27 Aug 2021

How to Study the Bible #11 – Two Easy Topics

Submitted by John T Reagan

So, how did your Bible-speed-read time go?  Is it pulling you deeper into the word and is the Spirit using it to speak truth to your soul?  Honestly, it probably is too soon for me to ask that question as that method needs to be used long-term for quite a while before it really becomes effective.  It’s okay to save the speed-read technique for later, but if you’ve tried it, share some of your thoughts in the comments below.  I’d like to know how it has been working for you.
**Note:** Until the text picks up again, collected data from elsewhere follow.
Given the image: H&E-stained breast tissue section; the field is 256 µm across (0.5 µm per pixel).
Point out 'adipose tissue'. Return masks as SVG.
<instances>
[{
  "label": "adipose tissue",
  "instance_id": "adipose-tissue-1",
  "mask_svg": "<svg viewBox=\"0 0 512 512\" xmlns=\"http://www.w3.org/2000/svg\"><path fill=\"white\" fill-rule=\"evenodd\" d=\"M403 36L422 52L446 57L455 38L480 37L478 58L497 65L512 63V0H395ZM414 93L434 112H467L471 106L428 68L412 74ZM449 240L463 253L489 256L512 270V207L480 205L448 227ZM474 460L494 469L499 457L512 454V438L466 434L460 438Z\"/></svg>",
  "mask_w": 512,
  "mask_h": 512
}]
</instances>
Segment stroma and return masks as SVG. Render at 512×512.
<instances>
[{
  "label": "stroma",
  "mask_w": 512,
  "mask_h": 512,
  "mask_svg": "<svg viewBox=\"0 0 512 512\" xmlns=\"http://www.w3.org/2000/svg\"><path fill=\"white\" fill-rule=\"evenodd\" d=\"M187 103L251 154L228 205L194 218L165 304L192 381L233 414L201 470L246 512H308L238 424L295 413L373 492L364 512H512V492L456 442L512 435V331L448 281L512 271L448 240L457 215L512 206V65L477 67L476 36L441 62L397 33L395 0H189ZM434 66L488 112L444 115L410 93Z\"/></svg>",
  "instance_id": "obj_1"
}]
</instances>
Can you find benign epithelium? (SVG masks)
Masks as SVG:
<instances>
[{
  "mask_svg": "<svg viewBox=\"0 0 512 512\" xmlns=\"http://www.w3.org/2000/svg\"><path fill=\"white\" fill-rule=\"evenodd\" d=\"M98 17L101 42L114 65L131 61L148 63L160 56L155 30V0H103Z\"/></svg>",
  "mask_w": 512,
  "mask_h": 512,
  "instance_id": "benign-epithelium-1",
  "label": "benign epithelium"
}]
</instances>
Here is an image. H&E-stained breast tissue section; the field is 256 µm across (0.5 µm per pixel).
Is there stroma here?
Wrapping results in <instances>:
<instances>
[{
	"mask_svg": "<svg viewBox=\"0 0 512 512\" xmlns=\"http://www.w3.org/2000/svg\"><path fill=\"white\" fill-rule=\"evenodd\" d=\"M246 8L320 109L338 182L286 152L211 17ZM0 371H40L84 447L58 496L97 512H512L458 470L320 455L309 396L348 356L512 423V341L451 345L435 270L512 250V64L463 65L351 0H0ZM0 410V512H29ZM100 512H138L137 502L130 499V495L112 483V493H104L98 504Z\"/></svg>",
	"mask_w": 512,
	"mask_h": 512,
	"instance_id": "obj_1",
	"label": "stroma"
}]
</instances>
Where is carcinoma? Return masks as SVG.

It’s time to finish up this series but the list of Bible study topics I need to cover is still rather long, so we still have a few more posts to go.  Here’s a list of where we’re going (in a rather random order):  

    • How to search the Bible for a topic or to find a specific verse.
    • Bible study starts with worship!
    • Spiritual Warfare surrounds our efforts to study the Bible.
    • About translations (versions) of the English Bible.
    • A warning to avoid Ephod worship.
    • A discussion of the question, “Why do we study the Bible?”  (I’ll leave this one until last.)
    • Feeling free to mark up the text.

I think I can cover most of those topics rather quickly and, perhaps combine some of them together in a single post.  So, let’s get started…..!

Marking up your Bible

Always start with the easy stuff first, right?  So let’s talk about marking up the pages of your Bible.  It’s perfectly okay to underline sentences and phrases that speak to you in a special way.  If the margins in your Bible are wide enough, you can even write some notes there.  Remember that the Bible you hold in your hand, while it contains the scriptures, the words God has spoken to us, is still just ink on paper.  I never had any compunctions about marking up my college texts when I was still in school, and the Bible is the same way.  I have multiple Bibles (most currently packed away) that I marked up and wore out to the point that they were becoming hard to use.  Marking up your Bible serves two purposes:  First, when a phrase or sentence speaks something significant to you or has particular application in your life, underlining or highlighting it gives you ownership of what the Holy Spirit was speaking to your heart at that moment.  You are making that truth your own.  It takes it out of the global “He’s speaking to the broad audience, but not to me in particular” venue and puts it in your pocket.  Second, it helps you quickly find that phrase or sentence again when you want to ponder its meaning some more or share it with someone else.  The featured image I’m using with this post is a picture of a page of the Bible I printed out on copy paper so that I could really get messy with my note-taking.  I even draw lines across the text to connect the note with its associated phrase.  So, get wild with this! 

Bible Study Tools

Way back in the day, before we had desktop computers and smartphones, we used concordances.  A concordance, keyed to a targeted Bible translation, is a massive book that lists the phrases that surround every word used in the text.  It shows you the chapter and verse where you can find that phrase and word.  For instance, suppose I vaguely remember reading a scripture that talks about grabbing a dog by the ears.  (Not a smart thing to do!)  I kind of remember the verse, but can’t remember where in the Bible I read it.  So I open up my concordance and look up the word “dog” and there I find every phrase in the Bible that contains the word “dog”.  Quickly scanning the list I would soon find that Proverbs 26:17 is the verse for which I am looking.  Turning to my Bible I could then look it up and read it in context.  (Of course, I have the books of the Bible memorized so I easily know how to find the book of Proverbs.  :>)  Again, back in the day, we all used printed concordances that were big, heavy, and clumsy to carry around.  Sometimes we would cover the kitchen table with all our reference books, the concordance being the largest, as we studied out a particular topic or concept.  It’s easier nowadays.  Now, all I have to do is pull up my favorite Bible study software, type “dog” in the search line, and “Voila!”, there is that same list of phrases that all contain the word “dog”.  I have my favorite software that I use.  Besides making multiple versions/translations of the Bible available for me to search and read, it provides me with a massive library of reference works.  Open up your browser and do a search for “computer programs for studying the Bible”.  When I did that a few minutes ago, I found an article with the “Six Best Bible Study Programs” listed by how they came out in the reviews.  Pick one, install it and try it out.  But, really, to start searching the Bible you don’t even need a dedicated app like one of those listed in that article.  Do this – enter a Bible reference, maybe “Bible Revelation 19” into the search bar of your favorite search engine.  Press enter and you will get hits on multiple sites that serve the same purpose as a dedicated Bible study program.  For most simple searches, that is more than adequate.  So, open up your browser and have fun looking around at what is available.